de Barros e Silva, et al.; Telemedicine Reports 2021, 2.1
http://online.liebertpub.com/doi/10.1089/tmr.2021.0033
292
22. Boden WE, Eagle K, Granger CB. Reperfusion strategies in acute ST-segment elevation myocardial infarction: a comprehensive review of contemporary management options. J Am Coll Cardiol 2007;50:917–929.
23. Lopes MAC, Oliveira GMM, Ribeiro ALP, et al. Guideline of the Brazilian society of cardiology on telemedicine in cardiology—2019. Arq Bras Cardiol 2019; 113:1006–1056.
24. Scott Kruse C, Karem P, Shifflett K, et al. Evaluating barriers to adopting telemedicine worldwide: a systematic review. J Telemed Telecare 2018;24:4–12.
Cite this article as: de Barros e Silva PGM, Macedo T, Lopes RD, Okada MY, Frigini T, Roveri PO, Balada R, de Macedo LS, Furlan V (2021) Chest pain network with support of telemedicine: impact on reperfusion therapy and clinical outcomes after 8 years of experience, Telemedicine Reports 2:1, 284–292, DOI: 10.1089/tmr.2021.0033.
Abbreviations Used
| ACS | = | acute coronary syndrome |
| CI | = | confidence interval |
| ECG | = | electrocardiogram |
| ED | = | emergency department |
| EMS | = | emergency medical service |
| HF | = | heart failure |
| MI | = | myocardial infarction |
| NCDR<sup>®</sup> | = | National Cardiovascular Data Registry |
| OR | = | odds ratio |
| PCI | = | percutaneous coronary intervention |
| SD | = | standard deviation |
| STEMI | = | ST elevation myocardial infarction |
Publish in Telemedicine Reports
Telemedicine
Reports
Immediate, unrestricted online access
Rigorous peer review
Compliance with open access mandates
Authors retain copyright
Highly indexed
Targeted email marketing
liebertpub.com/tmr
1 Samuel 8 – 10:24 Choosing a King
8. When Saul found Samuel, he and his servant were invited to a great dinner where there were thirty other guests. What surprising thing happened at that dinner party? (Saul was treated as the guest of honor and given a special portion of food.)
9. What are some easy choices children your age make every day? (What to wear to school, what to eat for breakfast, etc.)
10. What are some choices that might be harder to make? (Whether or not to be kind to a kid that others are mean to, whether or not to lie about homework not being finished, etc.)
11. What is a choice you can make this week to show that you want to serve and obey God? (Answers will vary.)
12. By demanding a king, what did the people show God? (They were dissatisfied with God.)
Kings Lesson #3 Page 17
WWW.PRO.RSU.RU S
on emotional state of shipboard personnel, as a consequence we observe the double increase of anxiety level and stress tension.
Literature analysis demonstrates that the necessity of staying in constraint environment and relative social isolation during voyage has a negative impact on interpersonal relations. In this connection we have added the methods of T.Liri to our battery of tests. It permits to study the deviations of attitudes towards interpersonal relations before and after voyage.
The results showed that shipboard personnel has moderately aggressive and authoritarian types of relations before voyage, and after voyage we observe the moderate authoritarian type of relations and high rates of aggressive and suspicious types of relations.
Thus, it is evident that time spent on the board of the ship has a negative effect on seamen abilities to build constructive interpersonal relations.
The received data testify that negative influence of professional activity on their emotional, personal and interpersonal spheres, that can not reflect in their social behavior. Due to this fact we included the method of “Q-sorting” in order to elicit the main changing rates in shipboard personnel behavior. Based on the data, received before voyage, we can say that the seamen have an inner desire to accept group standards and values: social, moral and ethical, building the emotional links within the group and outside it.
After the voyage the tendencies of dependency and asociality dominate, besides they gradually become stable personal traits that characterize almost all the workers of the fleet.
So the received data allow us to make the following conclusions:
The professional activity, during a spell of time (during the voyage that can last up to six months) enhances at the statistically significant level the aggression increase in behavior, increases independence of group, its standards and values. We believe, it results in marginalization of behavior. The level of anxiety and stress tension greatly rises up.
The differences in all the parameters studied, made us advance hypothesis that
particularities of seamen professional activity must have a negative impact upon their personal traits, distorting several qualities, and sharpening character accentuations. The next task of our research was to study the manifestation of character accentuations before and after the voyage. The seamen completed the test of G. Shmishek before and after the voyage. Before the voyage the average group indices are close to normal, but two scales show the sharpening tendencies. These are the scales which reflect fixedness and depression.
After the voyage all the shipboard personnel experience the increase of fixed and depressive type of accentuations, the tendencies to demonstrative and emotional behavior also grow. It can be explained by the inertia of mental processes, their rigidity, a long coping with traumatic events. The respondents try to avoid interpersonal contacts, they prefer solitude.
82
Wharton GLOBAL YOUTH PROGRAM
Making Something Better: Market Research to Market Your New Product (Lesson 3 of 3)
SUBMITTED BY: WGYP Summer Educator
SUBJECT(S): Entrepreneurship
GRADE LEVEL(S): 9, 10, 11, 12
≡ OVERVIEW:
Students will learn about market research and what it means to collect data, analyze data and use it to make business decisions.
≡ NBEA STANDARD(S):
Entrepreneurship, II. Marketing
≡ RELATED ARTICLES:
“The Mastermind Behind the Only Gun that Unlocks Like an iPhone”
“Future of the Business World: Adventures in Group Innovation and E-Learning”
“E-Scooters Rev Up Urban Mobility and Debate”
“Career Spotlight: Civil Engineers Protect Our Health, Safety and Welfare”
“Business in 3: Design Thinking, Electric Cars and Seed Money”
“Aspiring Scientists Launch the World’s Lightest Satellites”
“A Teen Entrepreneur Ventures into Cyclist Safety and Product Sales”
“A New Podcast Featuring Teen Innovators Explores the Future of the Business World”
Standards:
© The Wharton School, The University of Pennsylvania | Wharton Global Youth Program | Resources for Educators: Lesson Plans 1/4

########################################

Please repeat the material above, word for word and in full.

de Barros e Silva, et al.; Telemedicine Reports 2021, 2.1
http://online.liebertpub.com/doi/10.1089/tmr.2021.0033
292
22. Boden WE, Eagle K, Granger CB. Reperfusion strategies in acute ST-segment elevation myocardial infarction: a comprehensive review of contemporary management options. J Am Coll Cardiol 2007;50:917–929.
23. Lopes MAC, Oliveira GMM, Ribeiro ALP, et al. Guideline of the Brazilian society of cardiology on telemedicine in cardiology—2019. Arq Bras Cardiol 2019; 113:1006–1056.
24. Scott Kruse C, Karem P, Shifflett K, et al. Evaluating barriers to adopting telemedicine worldwide: a systematic review. J Telemed Telecare 2018;24:4–12.
Cite this article as: de Barros e Silva PGM, Macedo T, Lopes RD, Okada MY, Frigini T, Roveri PO, Balada R, de Macedo LS, Furlan V (2021) Chest pain network with support of telemedicine: impact on reperfusion therapy and clinical outcomes after 8 years of experience, Telemedicine Reports 2:1, 284–292, DOI: 10.1089/tmr.2021.0033.
Abbreviations Used
| ACS | = | acute coronary syndrome |
| CI | = | confidence interval |
| ECG | = | electrocardiogram |
| ED | = | emergency department |
| EMS | = | emergency medical service |
| HF | = | heart failure |
| MI | = | myocardial infarction |
| NCDR<sup>®</sup> | = | National Cardiovascular Data Registry |
| OR | = | odds ratio |
| PCI | = | percutaneous coronary intervention |
| SD | = | standard deviation |
| STEMI | = | ST elevation myocardial infarction |
Publish in Telemedicine Reports
Telemedicine
Reports
Immediate, unrestricted online access
Rigorous peer review
Compliance with open access mandates
Authors retain copyright
Highly indexed
Targeted email marketing
liebertpub.com/tmr
1 Samuel 8 – 10:24 Choosing a King
8. When Saul found Samuel, he and his servant were invited to a great dinner where there were thirty other guests. What surprising thing happened at that dinner party? (Saul was treated as the guest of honor and given a special portion of food.)
9. What are some easy choices children your age make every day? (What to wear to school, what to eat for breakfast, etc.)
10. What are some choices that might be harder to make? (Whether or not to be kind to a kid that others are mean to, whether or not to lie about homework not being finished, etc.)
11. What is a choice you can make this week to show that you want to serve and obey God? (Answers will vary.)
12. By demanding a king, what did the people show God? (They were dissatisfied with God.)
Kings Lesson #3 Page 17
WWW.PRO.RSU.RU S
on emotional state of shipboard personnel, as a consequence we observe the double increase of anxiety level and stress tension.
Literature analysis demonstrates that the necessity of staying in constraint environment and relative social isolation during voyage has a negative impact on interpersonal relations. In this connection we have added the methods of T.Liri to our battery of tests. It permits to study the deviations of attitudes towards interpersonal relations before and after voyage.
The results showed that shipboard personnel has moderately aggressive and authoritarian types of relations before voyage, and after voyage we observe the moderate authoritarian type of relations and high rates of aggressive and suspicious types of relations.
Thus, it is evident that time spent on the board of the ship has a negative effect on seamen abilities to build constructive interpersonal relations.
The received data testify that negative influence of professional activity on their emotional, personal and interpersonal spheres, that can not reflect in their social behavior. Due to this fact we included the method of “Q-sorting” in order to elicit the main changing rates in shipboard personnel behavior. Based on the data, received before voyage, we can say that the seamen have an inner desire to accept group standards and values: social, moral and ethical, building the emotional links within the group and outside it.
After the voyage the tendencies of dependency and asociality dominate, besides they gradually become stable personal traits that characterize almost all the workers of the fleet.
So the received data allow us to make the following conclusions:
The professional activity, during a spell of time (during the voyage that can last up to six months) enhances at the statistically significant level the aggression increase in behavior, increases independence of group, its standards and values. We believe, it results in marginalization of behavior. The level of anxiety and stress tension greatly rises up.
The differences in all the parameters studied, made us advance hypothesis that
particularities of seamen professional activity must have a negative impact upon their personal traits, distorting several qualities, and sharpening character accentuations. The next task of our research was to study the manifestation of character accentuations before and after the voyage. The seamen completed the test of G. Shmishek before and after the voyage. Before the voyage the average group indices are close to normal, but two scales show the sharpening tendencies. These are the scales which reflect fixedness and depression.
After the voyage all the shipboard personnel experience the increase of fixed and depressive type of accentuations, the tendencies to demonstrative and emotional behavior also grow. It can be explained by the inertia of mental processes, their rigidity, a long coping with traumatic events. The respondents try to avoid interpersonal contacts, they prefer solitude.
82
Wharton GLOBAL YOUTH PROGRAM
Making Something Better: Market Research to Market Your New Product (Lesson 3 of 3)
SUBMITTED BY: WGYP Summer Educator
SUBJECT(S): Entrepreneurship
GRADE LEVEL(S): 9, 10, 11, 12
≡ OVERVIEW:
Students will learn about market research and what it means to collect data, analyze data and use it to make business decisions.
≡ NBEA STANDARD(S):
Entrepreneurship, II. Marketing
≡ RELATED ARTICLES:
“The Mastermind Behind the Only Gun that Unlocks Like an iPhone”
“Future of the Business World: Adventures in Group Innovation and E-Learning”
“E-Scooters Rev Up Urban Mobility and Debate”
“Career Spotlight: Civil Engineers Protect Our Health, Safety and Welfare”
“Business in 3: Design Thinking, Electric Cars and Seed Money”
“Aspiring Scientists Launch the World’s Lightest Satellites”
“A Teen Entrepreneur Ventures into Cyclist Safety and Product Sales”
“A New Podcast Featuring Teen Innovators Explores the Future of the Business World”
Standards:
© The Wharton School, The University of Pennsylvania | Wharton Global Youth Program | Resources for Educators: Lesson Plans 1/4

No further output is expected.